5. A key sentence finding method as claimed in claim 4, wherein the multiplying the resulting per word weight of tf-idf by the final vector representation of each sentence of the output of the neural network comprises:

and (3) learning the context characteristics by the tf-idf weight of each word of the question and chapter paragraphs and the bidirectional gating circulation unit GRU network to obtain the final vector representation of each sentence.

6. The key sentence searching method of claim 4, wherein the word embedding expression is as follows:

w_i＝word2υec(t_i)

wherein w_iFor the ith word t in question or text_iWord2 υ ec () is a word embedding formula.

7. The key sentence finding method of claim 6, wherein the learning of the context feature through the bi-directional gated round-robin unit GRU network is calculated as follows:

wherein GRU is a gated cyclic unit network, h_iHidden layer vector output by gated cyclic unit network for ith word, h_i-1Hidden layer vector output by gated cyclic unit network of word preceding ith word, h_i+1The hidden layer vector output by the gated round-robin unit network for the ith word,

is a vector of a positive sequence, and is,

is the reverse order vector, "; "is a splicing operation, w_iFor the ith word t in question or text_iThe word embedded representation.
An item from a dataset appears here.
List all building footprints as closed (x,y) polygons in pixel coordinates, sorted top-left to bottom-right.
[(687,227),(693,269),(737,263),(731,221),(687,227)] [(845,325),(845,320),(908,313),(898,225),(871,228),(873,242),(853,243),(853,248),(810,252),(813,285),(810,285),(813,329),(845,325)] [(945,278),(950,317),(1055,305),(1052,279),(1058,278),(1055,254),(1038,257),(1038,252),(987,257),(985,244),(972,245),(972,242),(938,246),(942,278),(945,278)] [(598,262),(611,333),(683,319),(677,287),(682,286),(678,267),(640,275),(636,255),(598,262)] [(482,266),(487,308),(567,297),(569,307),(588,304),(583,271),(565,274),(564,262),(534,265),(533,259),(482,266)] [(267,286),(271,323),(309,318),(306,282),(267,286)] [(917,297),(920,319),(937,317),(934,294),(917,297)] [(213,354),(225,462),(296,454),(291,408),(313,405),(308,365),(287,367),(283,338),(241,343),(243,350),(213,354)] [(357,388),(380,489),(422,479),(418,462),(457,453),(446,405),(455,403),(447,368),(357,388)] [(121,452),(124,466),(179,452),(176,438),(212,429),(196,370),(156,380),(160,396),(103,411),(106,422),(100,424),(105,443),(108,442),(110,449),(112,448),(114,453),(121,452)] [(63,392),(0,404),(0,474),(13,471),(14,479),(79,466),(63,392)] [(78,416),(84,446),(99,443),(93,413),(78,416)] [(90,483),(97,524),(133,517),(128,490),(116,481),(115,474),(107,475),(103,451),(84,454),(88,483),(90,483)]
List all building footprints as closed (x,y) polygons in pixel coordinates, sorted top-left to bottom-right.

8. The method of claim 7, wherein TFIDF is calculated for question and chapter paragraphs as follows:

tfidf(i，j)＝tf(i，j)×idf(i)

where tf (i, j) represents the word frequency of word i in document j, where n_i，jRepresenting the number of occurrences of word i in document j, ∑_kn_i,jThe total number of words in document j, idf (i) is the total number of files D divided by the number of files containing the word i, t_iIs the word i; d_jIs a file j containing the word; and taking the logarithm of the obtained quotient to obtain the product.

9. The method for finding key sentences according to claim 1, wherein TFIDF calculation is performed on the question and the chapter paragraphs while inputting the mined question and chapter paragraphs into the neural network for training to obtain the most suitable sentence as the key sentence for question classification, and then further comprising:

correcting the predicted result to obtain a correct result;

and storing the corrected result, training the model by using the corrected data, and updating the algorithm model.
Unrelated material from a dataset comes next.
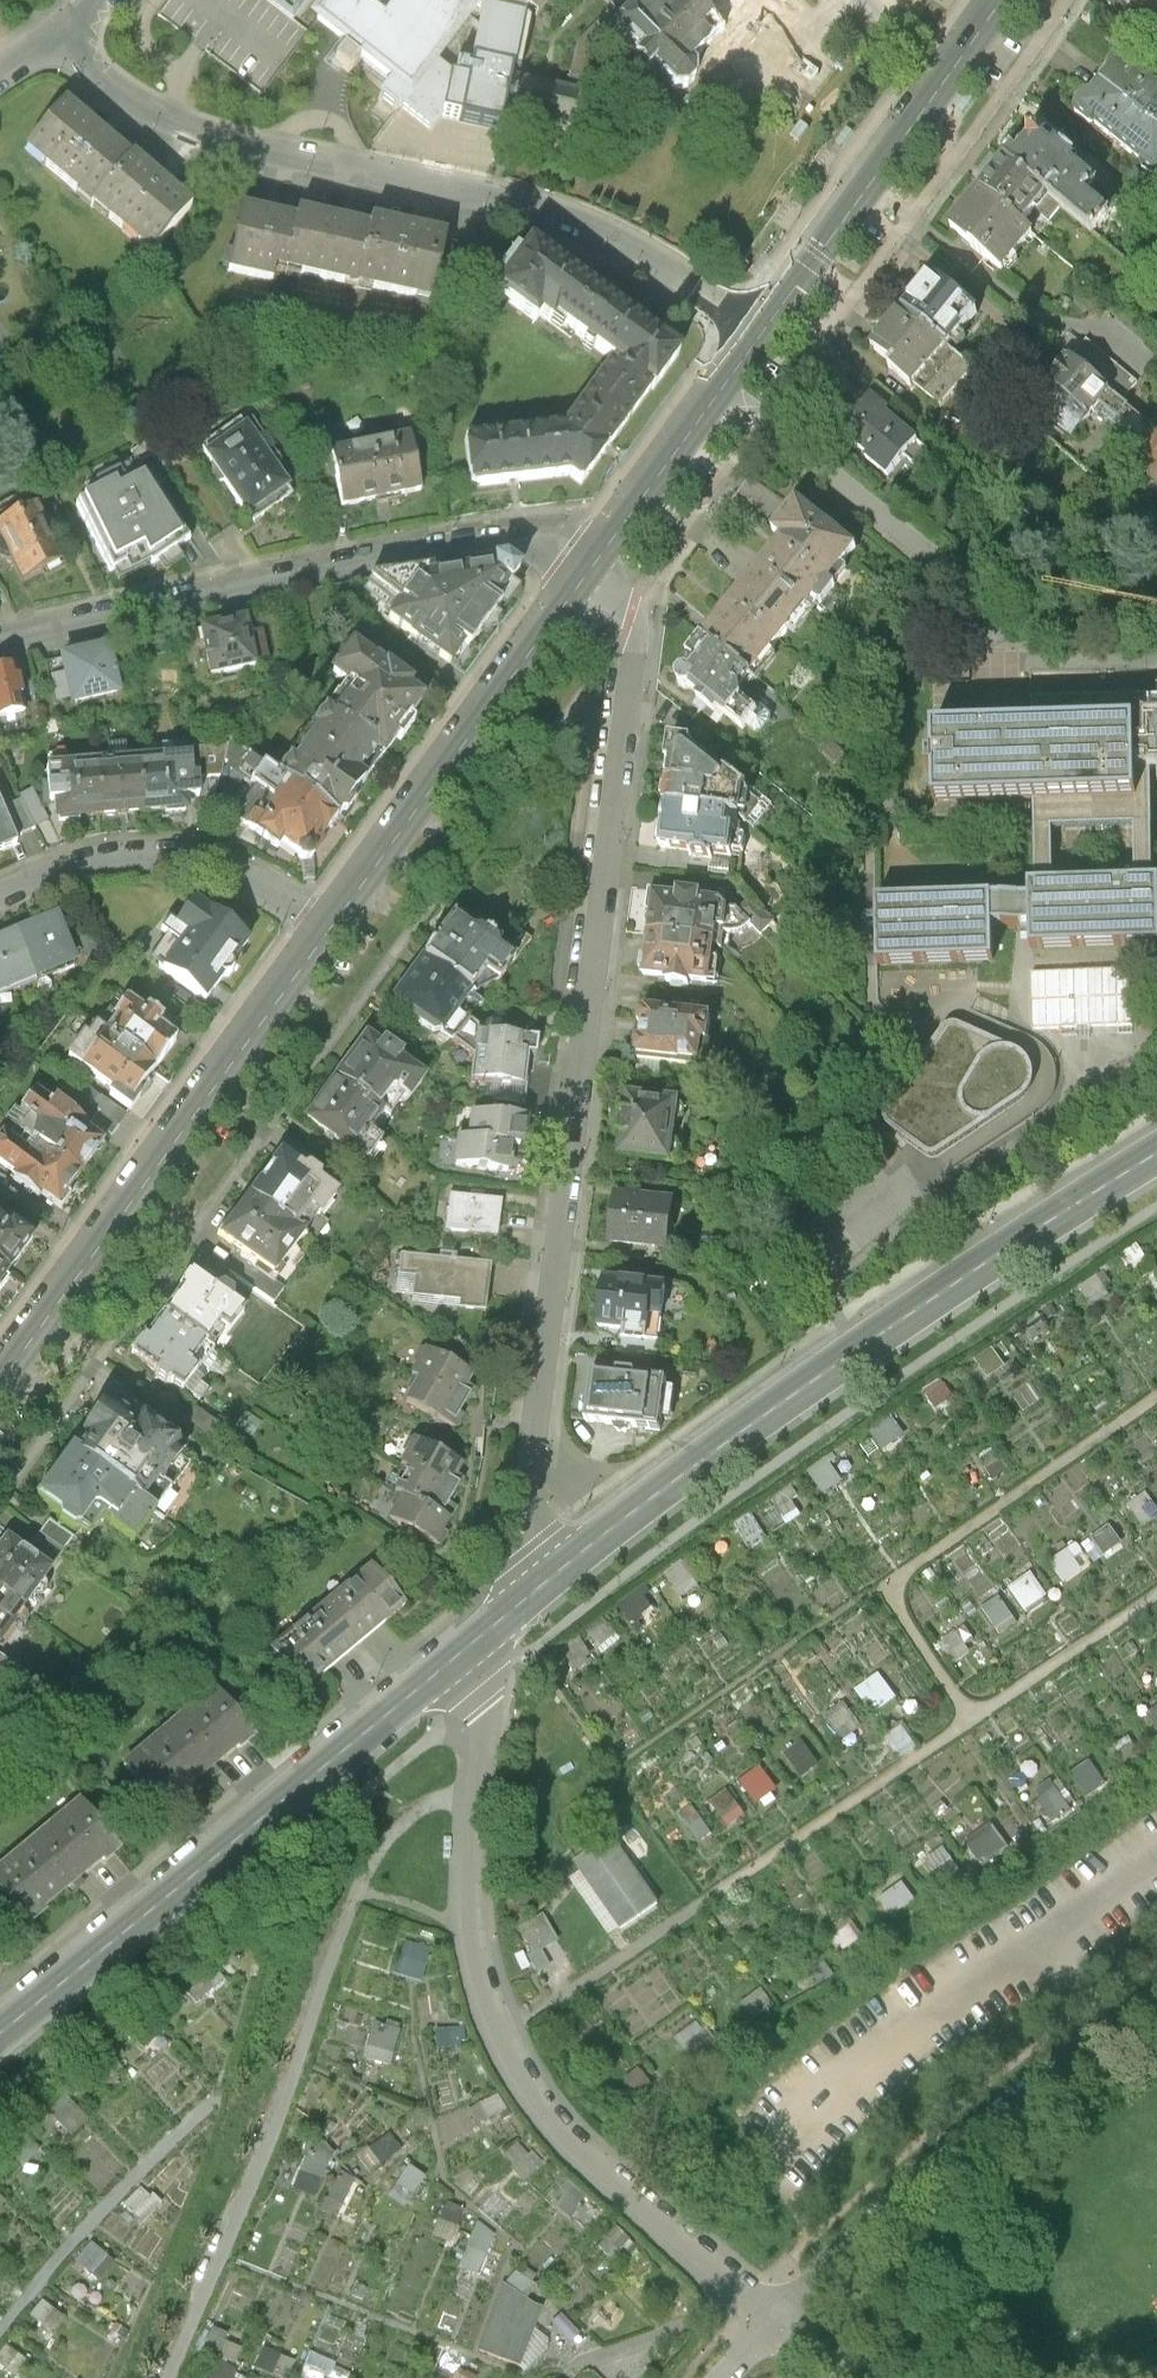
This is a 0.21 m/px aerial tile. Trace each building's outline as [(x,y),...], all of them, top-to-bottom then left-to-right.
[(161,13),(179,27),(193,37),(200,43),(264,91),(287,60),(309,31),(267,0),(171,0),(161,13)] [(307,23),(330,41),(337,45),(343,50),(340,53),(333,62),(342,69),(349,74),(358,62),(387,84),(411,102),(439,64),(476,16),(478,18),(469,64),(471,64),(520,74),(521,71),(531,22),(525,18),(529,13),(537,19),(551,0),(325,0),(307,23)] [(621,19),(631,10),(626,4),(630,0),(602,0),(621,19)] [(1150,0),(1127,0),(1145,14),(1153,3),(1150,0)] [(615,55),(621,49),(597,26),(607,15),(600,9),(584,26),(615,55)] [(1113,69),(1156,107),(1156,60),(1136,42),(1113,69)] [(337,76),(342,69),(333,62),(340,53),(343,50),(337,45),(322,65),(329,70),(337,76)] [(411,102),(387,84),(379,95),(398,108),(399,106),(433,130),(443,118),(459,120),(496,129),(498,117),(462,109),(459,108),(464,86),(455,84),(457,77),(439,64),(411,102)] [(464,86),(459,108),(462,109),(498,117),(504,118),(507,107),(574,122),(583,84),(521,71),(520,74),(471,64),(469,71),(459,68),(457,77),(455,84),(464,86)] [(1113,69),(1090,97),(1156,154),(1156,107),(1113,69)] [(144,150),(78,94),(38,141),(104,197),(107,194),(144,150)] [(957,108),(963,113),(974,99),(968,95),(957,108)] [(1043,119),(1043,128),(1022,153),(1063,187),(1106,224),(1122,206),(1100,187),(1110,175),(1088,156),(1091,152),(1075,138),(1071,144),(1056,130),(1055,118),(1043,119)] [(836,143),(842,147),(853,133),(846,129),(836,143)] [(145,148),(144,150),(107,194),(166,244),(198,207),(205,199),(145,148)] [(1022,153),(996,184),(1036,218),(1063,187),(1022,153)] [(996,184),(965,220),(1014,262),(1045,225),(1036,218),(996,184)] [(306,210),(250,198),(236,260),(282,270),(285,258),(295,260),(306,210)] [(308,201),(306,210),(295,260),(367,275),(379,216),(308,201)] [(379,216),(367,275),(440,291),(454,225),(381,210),(379,216)] [(568,309),(592,327),(617,291),(542,237),(507,283),(548,313),(552,308),(563,316),(568,309)] [(943,270),(912,305),(956,342),(986,307),(943,270)] [(692,346),(617,291),(592,327),(629,354),(664,381),(666,382),(692,346)] [(984,366),(956,342),(912,305),(882,340),(905,359),(902,363),(924,382),(927,378),(954,401),(984,366)] [(1071,339),(1082,349),(1125,384),(1136,393),(1152,375),(1101,333),(1097,338),(1082,326),(1071,339)] [(1084,433),(1115,396),(1125,384),(1082,349),(1042,397),(1084,433)] [(594,476),(664,381),(629,354),(579,423),(584,469),(594,476)] [(1125,384),(1115,396),(1133,410),(1125,420),(1145,437),(1156,423),(1156,411),(1136,393),(1125,384)] [(901,404),(885,390),(854,425),(882,449),(879,452),(900,470),(917,450),(930,435),(897,407),(901,404)] [(255,419),(216,447),(257,506),(297,478),(255,419)] [(484,480),(584,469),(579,423),(478,434),(484,480)] [(422,431),(346,446),(351,469),(357,499),(433,484),(422,431)] [(1143,452),(1156,464),(1156,436),(1143,452)] [(341,471),(351,469),(346,446),(336,448),(341,471)] [(102,480),(72,496),(120,583),(200,539),(160,465),(109,492),(102,480)] [(797,530),(771,562),(820,602),(869,542),(811,494),(787,522),(797,530)] [(54,503),(13,523),(37,573),(79,553),(54,503)] [(507,600),(502,596),(529,562),(513,550),(500,551),(501,559),(440,570),(428,572),(399,610),(462,658),(507,600)] [(399,610),(428,572),(440,570),(438,561),(379,570),(380,577),(375,581),(399,600),(394,607),(399,610)] [(820,602),(771,562),(715,630),(726,640),(763,670),(820,602)] [(256,611),(209,620),(210,623),(215,645),(219,667),(279,654),(273,625),(260,628),(256,611)] [(200,648),(215,645),(210,623),(195,626),(200,648)] [(751,685),(763,670),(726,640),(703,667),(701,665),(695,665),(690,672),(690,678),(697,683),(702,683),(704,681),(757,724),(770,708),(753,694),(756,690),(751,685)] [(434,697),(362,643),(343,668),(365,685),(342,714),(393,752),(434,697)] [(112,646),(61,657),(64,673),(71,702),(72,710),(123,700),(112,646)] [(28,715),(22,689),(18,670),(0,674),(0,721),(28,715)] [(71,702),(64,673),(51,676),(57,705),(71,702)] [(22,689),(28,715),(41,713),(36,686),(22,689)] [(1033,720),(1134,717),(1134,737),(1151,736),(1151,723),(1150,695),(1032,698),(1033,720)] [(344,816),(393,752),(342,714),(336,709),(288,773),(344,816)] [(1136,797),(1134,737),(1134,717),(1033,720),(1020,721),(931,724),(934,804),(1035,801),(1136,797)] [(683,733),(677,776),(726,784),(736,769),(703,743),(704,735),(683,733)] [(1036,844),(1037,881),(1058,881),(1056,830),(1136,827),(1137,877),(1156,876),(1153,798),(1152,766),(1151,736),(1134,737),(1136,797),(1035,801),(1036,844)] [(312,856),(315,857),(318,856),(320,854),(321,851),(327,855),(337,842),(329,836),(344,816),(288,773),(241,738),(240,743),(236,759),(289,798),(286,802),(269,810),(257,824),(285,845),(292,835),(307,846),(306,846),(306,849),(306,851),(307,853),(309,855),(312,856)] [(200,745),(201,752),(202,773),(233,773),(236,759),(240,743),(200,745)] [(201,752),(156,755),(160,808),(204,805),(202,773),(201,752)] [(156,755),(111,758),(115,811),(160,808),(156,755)] [(70,814),(115,811),(111,758),(67,761),(70,814)] [(739,764),(736,769),(726,784),(677,776),(674,799),(680,799),(741,807),(751,809),(768,825),(787,803),(739,764)] [(31,837),(28,832),(16,803),(0,767),(0,851),(31,837)] [(34,794),(16,803),(28,832),(47,823),(34,794)] [(726,847),(724,867),(743,870),(746,851),(742,851),(746,823),(739,823),(741,807),(680,799),(674,841),(726,847)] [(1025,882),(1026,896),(1027,925),(1028,948),(1124,946),(1156,946),(1156,907),(1156,905),(1156,876),(1137,877),(1058,881),(1037,881),(1025,882)] [(666,885),(661,928),(737,937),(741,903),(735,897),(731,897),(731,893),(666,885)] [(766,895),(754,906),(775,930),(787,919),(766,895)] [(1002,897),(988,897),(989,926),(1019,925),(1022,925),(1027,925),(1026,896),(1002,897)] [(988,897),(877,901),(877,922),(878,967),(990,964),(989,926),(988,897)] [(189,936),(164,970),(205,999),(247,942),(194,903),(176,927),(189,936)] [(463,906),(431,951),(486,989),(500,968),(510,975),(527,950),(463,906)] [(59,920),(18,935),(35,980),(75,965),(59,920)] [(732,978),(737,937),(661,928),(656,969),(732,978)] [(35,980),(18,935),(0,942),(0,993),(35,980)] [(431,951),(404,990),(457,1029),(486,989),(431,951)] [(108,1015),(95,1033),(151,1072),(172,1042),(155,1031),(162,1022),(147,1012),(144,1016),(125,1003),(114,1019),(108,1015)] [(724,1012),(657,1004),(651,1051),(712,1059),(714,1036),(721,1037),(724,1012)] [(125,1109),(151,1072),(95,1033),(78,1021),(68,1036),(78,1043),(66,1060),(113,1092),(109,1098),(125,1109)] [(344,1069),(394,1104),(406,1087),(423,1099),(445,1070),(378,1022),(344,1069)] [(884,1113),(883,1119),(885,1126),(929,1161),(937,1160),(1028,1101),(1036,1089),(1035,1075),(1030,1064),(1019,1054),(956,1024),(946,1027),(935,1041),(911,1074),(884,1113)] [(487,1026),(482,1078),(535,1083),(538,1049),(546,1049),(548,1032),(487,1026)] [(394,1104),(344,1069),(311,1115),(380,1164),(398,1139),(379,1126),(394,1104)] [(91,1123),(110,1138),(126,1118),(86,1087),(77,1098),(98,1114),(91,1123)] [(692,1096),(641,1089),(632,1149),(683,1156),(692,1096)] [(20,1132),(42,1147),(80,1174),(102,1144),(84,1132),(87,1128),(57,1106),(54,1109),(33,1094),(21,1112),(30,1119),(20,1132)] [(537,1138),(540,1111),(483,1106),(481,1133),(528,1137),(537,1138)] [(526,1164),(528,1137),(481,1133),(469,1131),(466,1158),(526,1164)] [(80,1174),(42,1147),(31,1162),(0,1139),(0,1164),(17,1177),(15,1180),(35,1195),(38,1191),(57,1205),(80,1174)] [(289,1148),(259,1190),(306,1223),(316,1209),(328,1217),(348,1189),(289,1148)] [(687,1196),(630,1188),(623,1237),(663,1242),(680,1245),(687,1196)] [(306,1223),(259,1190),(228,1234),(253,1252),(286,1275),(318,1231),(306,1223)] [(511,1230),(515,1195),(462,1190),(458,1224),(511,1230)] [(7,1274),(32,1240),(11,1224),(8,1228),(0,1222),(0,1269),(7,1274)] [(663,1242),(662,1253),(688,1257),(690,1246),(680,1245),(663,1242)] [(498,1308),(504,1258),(411,1247),(405,1297),(498,1308)] [(242,1268),(285,1298),(296,1282),(286,1275),(253,1252),(242,1268)] [(200,1267),(168,1308),(221,1349),(253,1308),(200,1267)] [(618,1276),(612,1322),(639,1326),(638,1332),(672,1336),(678,1284),(618,1276)] [(190,1390),(221,1349),(168,1308),(136,1350),(190,1390)] [(422,1366),(431,1371),(476,1387),(485,1371),(436,1343),(422,1366)] [(590,1364),(604,1366),(633,1370),(636,1354),(592,1348),(590,1364)] [(974,1359),(982,1379),(1000,1371),(992,1351),(974,1359)] [(633,1370),(604,1366),(597,1417),(647,1424),(650,1402),(657,1403),(661,1374),(633,1370)] [(481,1390),(476,1387),(431,1371),(415,1398),(461,1424),(481,1390)] [(76,1446),(163,1509),(203,1453),(116,1391),(76,1446)] [(209,1404),(199,1416),(226,1438),(236,1425),(209,1404)] [(425,1434),(412,1458),(463,1485),(476,1462),(425,1434)] [(163,1509),(76,1446),(38,1498),(61,1514),(85,1531),(94,1538),(108,1519),(139,1541),(163,1509)] [(399,1481),(411,1488),(451,1508),(463,1485),(412,1458),(399,1481)] [(464,1516),(451,1508),(411,1488),(398,1513),(450,1541),(464,1516)] [(1123,1504),(1140,1531),(1156,1520),(1156,1508),(1145,1490),(1123,1504)] [(61,1514),(37,1548),(61,1565),(85,1531),(61,1514)] [(1093,1561),(1120,1540),(1106,1522),(1078,1543),(1093,1561)] [(35,1609),(65,1568),(61,1565),(37,1548),(12,1530),(0,1548),(0,1584),(35,1609)] [(1076,1541),(1044,1560),(1059,1584),(1091,1565),(1076,1541)] [(316,1683),(418,1603),(385,1561),(283,1641),(316,1683)] [(1004,1586),(1022,1613),(1046,1596),(1028,1570),(1004,1586)] [(0,1584),(0,1646),(6,1650),(35,1609),(0,1584)] [(978,1606),(991,1626),(1008,1616),(995,1595),(978,1606)] [(964,1623),(939,1640),(953,1661),(978,1645),(964,1623)] [(874,1673),(853,1688),(871,1714),(893,1699),(874,1673)] [(178,1803),(265,1731),(226,1684),(139,1756),(178,1803)] [(840,1741),(858,1727),(838,1702),(820,1716),(840,1741)] [(800,1776),(818,1762),(800,1739),(782,1754),(800,1776)] [(1088,1796),(1106,1779),(1084,1756),(1066,1773),(1088,1796)] [(758,1764),(736,1781),(754,1805),(776,1788),(758,1764)] [(1030,1789),(1048,1815),(1065,1803),(1047,1778),(1030,1789)] [(726,1829),(743,1816),(723,1789),(706,1802),(726,1829)] [(120,1851),(81,1802),(0,1868),(0,1887),(30,1924),(120,1851)] [(677,1813),(693,1839),(708,1829),(692,1804),(677,1813)] [(967,1837),(978,1867),(1007,1857),(996,1827),(967,1837)] [(921,1861),(944,1888),(962,1873),(939,1845),(921,1861)] [(624,1850),(586,1875),(625,1932),(662,1907),(624,1850)] [(404,1935),(392,1970),(421,1979),(432,1944),(404,1935)] [(171,1980),(191,2004),(223,1976),(204,1953),(171,1980)] [(388,2063),(402,2024),(375,2015),(361,2054),(388,2063)] [(147,2048),(159,2025),(144,2017),(132,2041),(147,2048)] [(462,2053),(462,2024),(436,2024),(436,2053),(462,2053)] [(497,2091),(467,2107),(476,2123),(506,2107),(497,2091)] [(382,2161),(400,2148),(389,2132),(370,2144),(382,2161)] [(21,2167),(37,2146),(24,2136),(8,2157),(21,2167)] [(294,2188),(317,2194),(329,2144),(307,2139),(294,2188)] [(501,2152),(522,2176),(536,2165),(515,2141),(501,2152)] [(404,2205),(425,2171),(408,2160),(386,2194),(404,2205)] [(323,2208),(340,2214),(354,2173),(337,2167),(323,2208)] [(140,2186),(122,2204),(138,2221),(157,2203),(140,2186)] [(479,2270),(495,2226),(477,2220),(461,2264),(479,2270)] [(86,2274),(104,2252),(89,2240),(71,2262),(86,2274)] [(98,2282),(115,2260),(106,2252),(88,2275),(98,2282)] [(506,2282),(479,2349),(520,2366),(542,2305),(530,2300),(506,2282)] [(234,2361),(245,2335),(217,2323),(206,2349),(234,2361)] [(296,2356),(263,2343),(254,2366),(284,2377),(287,2377),(296,2356)] [(329,2361),(309,2357),(305,2377),(325,2377),(329,2361)] [(235,2367),(219,2359),(210,2377),(230,2377),(235,2367)]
10. A system for searching key sentences whether to be similar to problems in reading and understanding tasks is characterized by comprising the following steps:

the data preparation module is used for selecting the existing reading comprehension question and answer data, preprocessing the question and answer data to obtain a data set, and then dividing the data set into a training set, a verification set and a test set;

the word and sentence coding module is used for mining semantic information of the sentences in the question sentences and the chapter paragraphs in the training set and the test set based on the constructed coding layer network to obtain word embedded representation of each word in the sentences;

the key sentence matching module is used for calculating the question sentences and chapter paragraphs mined by the coding layer network by utilizing a neural network model and a TFIDF (trivial text field function) to obtain key sentences of which the question types are not similar;

and the key sentence determining module is used for inputting the question and answer data to be read into the trained algorithm model and predicting the key sentences which are similar to the questions in the question and answer data to be read.